I also appreciated how few people can use mathematics in creative ways, to solve problems. For instance, in our professional practice we developed a new way to forecast certain forms of investment behavior. Over 20 years of doing this work, I have never found anyone who could make a single useful suggestion for how to improve the mathematics of our approach, despite having had conversations with dozens of people with advanced math and statistics degrees who would get benefit from an improved approach. I suspect from this experience that there's a higher level of mathematical thinking that Professor Paulos did not explain in his book that we would all benefit from learning. Where do we start? I can hardly wait to learn!

Concise Examination Of Public Numeracy.4
Sadly this book will probably not be read by the people who would gain the most out of it, those who are terrified of numbers. Innumeracy is the one state of ignorance which is seen as socially acceptable. Paulos presents a strong case that mass innemeracy is a severe problem in modern society (he mostly refers to his own country, the USA, but the case is just as true in the UK) and the effects are all too real.

Basic misunderstandings of probability for example seriously impacts the ability of people to make rational life choices, Paulos uses the example of people who are too afraid to fly because they fear terrorism when the dangers are absolutely minescule in comparison to the danger of choking to death. The susceptiblity of the innumerate to psuedoscience is another Paulos bugbear.

The only downside to the book is that I can't honestly claim that it got me thinking about the subject for more than five minutes after I finished it.

'DANGER WILL ROBINSON, DANGER - ANGRY MATH TEACHER ABOUT!'4
'At least part of the motivation for any book is anger, and this book is no exception. I'm distressed by a society which depends so completely on mathematics and science and yet seems so indifferent to the innumeracy and scientific illiteracy of so many of its citizens...' (p.134).

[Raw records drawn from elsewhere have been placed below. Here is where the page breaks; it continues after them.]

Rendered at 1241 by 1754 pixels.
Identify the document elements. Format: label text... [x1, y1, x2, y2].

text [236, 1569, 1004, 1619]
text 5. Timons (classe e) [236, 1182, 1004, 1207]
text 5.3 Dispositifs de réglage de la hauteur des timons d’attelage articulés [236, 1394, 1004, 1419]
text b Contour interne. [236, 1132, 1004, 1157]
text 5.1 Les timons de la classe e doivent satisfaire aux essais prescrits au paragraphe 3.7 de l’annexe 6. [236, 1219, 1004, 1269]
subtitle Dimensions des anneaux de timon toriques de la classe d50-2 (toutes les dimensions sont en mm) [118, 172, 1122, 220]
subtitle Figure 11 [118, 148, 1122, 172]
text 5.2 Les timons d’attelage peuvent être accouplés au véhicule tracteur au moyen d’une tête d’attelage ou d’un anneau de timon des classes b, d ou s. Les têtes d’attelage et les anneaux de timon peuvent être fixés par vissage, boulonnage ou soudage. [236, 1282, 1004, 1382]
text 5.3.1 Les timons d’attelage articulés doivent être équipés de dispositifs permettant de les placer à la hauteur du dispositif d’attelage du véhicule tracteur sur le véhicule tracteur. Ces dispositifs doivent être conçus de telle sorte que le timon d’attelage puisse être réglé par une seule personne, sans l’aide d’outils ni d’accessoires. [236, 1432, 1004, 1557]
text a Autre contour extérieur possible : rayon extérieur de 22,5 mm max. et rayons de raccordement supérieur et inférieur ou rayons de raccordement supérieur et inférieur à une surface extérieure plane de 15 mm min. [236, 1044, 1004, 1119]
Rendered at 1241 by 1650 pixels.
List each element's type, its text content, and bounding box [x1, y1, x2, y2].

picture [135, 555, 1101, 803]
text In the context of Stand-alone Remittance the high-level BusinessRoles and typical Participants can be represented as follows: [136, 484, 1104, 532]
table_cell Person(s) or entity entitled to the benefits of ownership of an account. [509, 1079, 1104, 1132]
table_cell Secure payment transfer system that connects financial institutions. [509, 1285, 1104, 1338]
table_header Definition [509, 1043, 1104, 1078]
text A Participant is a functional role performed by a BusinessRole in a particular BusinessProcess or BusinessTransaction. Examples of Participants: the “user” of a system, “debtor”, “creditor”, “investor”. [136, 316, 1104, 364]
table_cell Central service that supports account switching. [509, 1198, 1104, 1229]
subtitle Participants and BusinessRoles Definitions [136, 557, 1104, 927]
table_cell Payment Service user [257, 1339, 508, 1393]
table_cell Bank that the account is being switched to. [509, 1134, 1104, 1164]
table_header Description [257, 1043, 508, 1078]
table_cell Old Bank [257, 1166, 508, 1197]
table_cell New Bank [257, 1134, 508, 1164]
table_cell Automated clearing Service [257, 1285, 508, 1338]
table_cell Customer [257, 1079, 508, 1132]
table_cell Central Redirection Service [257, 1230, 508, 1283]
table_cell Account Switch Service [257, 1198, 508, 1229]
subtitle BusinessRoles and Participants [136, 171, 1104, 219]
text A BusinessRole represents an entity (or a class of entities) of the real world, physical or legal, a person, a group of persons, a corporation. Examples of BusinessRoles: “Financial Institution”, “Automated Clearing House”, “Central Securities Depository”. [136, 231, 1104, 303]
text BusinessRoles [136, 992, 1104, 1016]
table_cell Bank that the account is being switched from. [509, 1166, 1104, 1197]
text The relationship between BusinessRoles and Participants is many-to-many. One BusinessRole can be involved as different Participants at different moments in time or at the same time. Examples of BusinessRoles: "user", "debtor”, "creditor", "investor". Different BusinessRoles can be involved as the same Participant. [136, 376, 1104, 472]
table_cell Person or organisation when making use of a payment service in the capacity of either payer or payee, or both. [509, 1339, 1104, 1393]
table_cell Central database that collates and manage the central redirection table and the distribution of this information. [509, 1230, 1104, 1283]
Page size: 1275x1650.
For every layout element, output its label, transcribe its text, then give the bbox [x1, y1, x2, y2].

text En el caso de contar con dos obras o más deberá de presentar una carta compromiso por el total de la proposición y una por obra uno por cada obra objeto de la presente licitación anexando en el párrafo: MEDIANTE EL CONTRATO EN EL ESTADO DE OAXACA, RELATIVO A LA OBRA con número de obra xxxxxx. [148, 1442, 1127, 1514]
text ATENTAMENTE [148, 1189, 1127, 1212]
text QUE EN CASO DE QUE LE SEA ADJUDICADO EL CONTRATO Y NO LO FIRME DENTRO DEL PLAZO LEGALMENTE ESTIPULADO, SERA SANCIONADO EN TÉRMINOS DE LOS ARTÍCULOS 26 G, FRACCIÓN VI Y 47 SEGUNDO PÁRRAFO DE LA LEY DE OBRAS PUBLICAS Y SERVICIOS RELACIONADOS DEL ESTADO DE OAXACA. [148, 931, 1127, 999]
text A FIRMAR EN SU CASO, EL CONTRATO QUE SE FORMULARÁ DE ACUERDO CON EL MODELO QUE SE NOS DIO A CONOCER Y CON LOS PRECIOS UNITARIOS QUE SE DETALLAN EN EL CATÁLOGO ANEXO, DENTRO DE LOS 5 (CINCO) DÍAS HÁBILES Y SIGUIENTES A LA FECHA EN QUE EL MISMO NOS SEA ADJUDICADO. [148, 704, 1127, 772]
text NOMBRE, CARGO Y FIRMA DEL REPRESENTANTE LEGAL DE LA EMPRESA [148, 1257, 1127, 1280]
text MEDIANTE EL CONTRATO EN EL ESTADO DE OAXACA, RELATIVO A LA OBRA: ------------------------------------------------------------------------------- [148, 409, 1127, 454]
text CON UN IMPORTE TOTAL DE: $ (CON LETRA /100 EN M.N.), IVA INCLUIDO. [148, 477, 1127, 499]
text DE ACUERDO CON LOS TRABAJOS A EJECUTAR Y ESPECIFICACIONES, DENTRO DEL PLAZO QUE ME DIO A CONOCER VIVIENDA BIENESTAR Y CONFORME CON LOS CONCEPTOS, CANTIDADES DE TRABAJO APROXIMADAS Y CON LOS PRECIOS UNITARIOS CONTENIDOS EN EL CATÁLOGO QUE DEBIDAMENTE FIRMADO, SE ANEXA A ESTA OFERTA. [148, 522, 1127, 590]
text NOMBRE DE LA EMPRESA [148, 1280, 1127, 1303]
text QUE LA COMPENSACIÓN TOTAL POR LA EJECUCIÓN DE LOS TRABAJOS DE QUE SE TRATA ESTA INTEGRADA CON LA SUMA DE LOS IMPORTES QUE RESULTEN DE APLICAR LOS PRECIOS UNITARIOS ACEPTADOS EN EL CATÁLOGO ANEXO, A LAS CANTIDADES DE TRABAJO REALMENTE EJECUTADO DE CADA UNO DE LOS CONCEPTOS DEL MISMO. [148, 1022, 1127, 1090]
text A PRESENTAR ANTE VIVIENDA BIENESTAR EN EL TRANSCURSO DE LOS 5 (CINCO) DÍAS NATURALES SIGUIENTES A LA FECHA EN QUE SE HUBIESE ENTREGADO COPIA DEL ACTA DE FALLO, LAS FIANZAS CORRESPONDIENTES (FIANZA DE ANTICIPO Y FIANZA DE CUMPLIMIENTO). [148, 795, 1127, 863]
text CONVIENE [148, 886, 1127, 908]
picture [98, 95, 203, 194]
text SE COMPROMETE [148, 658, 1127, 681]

Writers generally put the motivation statement at the front of the book, but this occurs at the back. His anger does indeed fuel part of his need to write, and is one of the reasons why he succeeds but not fully. A moments reflection reveals that many books, of all types, are not motivated by anger at all. I am sure that in a calm moment he would appreciate the economy of the refutation 'NOT' appended to the first sentence of his statement. The question it raises is, can he justify his anger as righteous and thereby redeem it, like a mathematical cleansing of the temple? Or do we read the book with respect for his position and experience, but gingerly, lest we disturb a dog best left sleeping?

I like this book for the human-ness of its strengths and weaknesses. Published in 1988, it is fresh and contemporary, of course the math can never date, but his applications and examples have not dated either. As an experienced and passionate teacher of mathematics the professor has some valuable insights into the art and science of maths teaching. 'Math anxiety' and the 'extreme intellectual lethargy which affects a small but growing number of students' all concern him, as they do me. (My own small experiences in this area as a tutor and in the classroom echo his. He might also add the 'trained ability to concentrate' as a fundament of doing math - and perhaps all intellection.) He badly wants us all to gain an instinctive sense of number and master its huge array of applications in sorting the wheat from the chaff in life's great information silo. The cheap, slap-happy and sensationalist reporting of the media, astrology, quackery, pseudoscience, and the jiggery-pokery-statistics of governments all come under his sharp scrutiny. His sense of humour, wit, and selection of amusing quotations leaven the text throughout.

Some embedded gems: sections such as those on combinatorial co-efficients (how the lottery works), and binomial probability (how to test for ESP) are good, but they really are a little too brief, and use examples which are more difficult than need be. These repay careful re-reading and require expansion with one's own pencil and paper - which enforced exercise is not his intent in writing. As he himself notes, he has a weakness for being overly concise when writing, his symbolic math habits being so strong. As an author, he should try to avoid statements like 'this part can be ignored, as indeed can the whole book'...counsels of despair! And he also promises not to lecture us or patronise us in this book, as he is aware of the temptation to do so in this type of work: mostly he succeeds. For something lighter you could try 'Why Do Buses Come In Threes?' by Eastaway & Wyndham. For something a little more rigorous try 'How to Solve It' by Polya, or 'Reasoning with Statistics' by Williams & Monge'. Keith Devlin's 'The Maths Gene' is good for some psychology of math.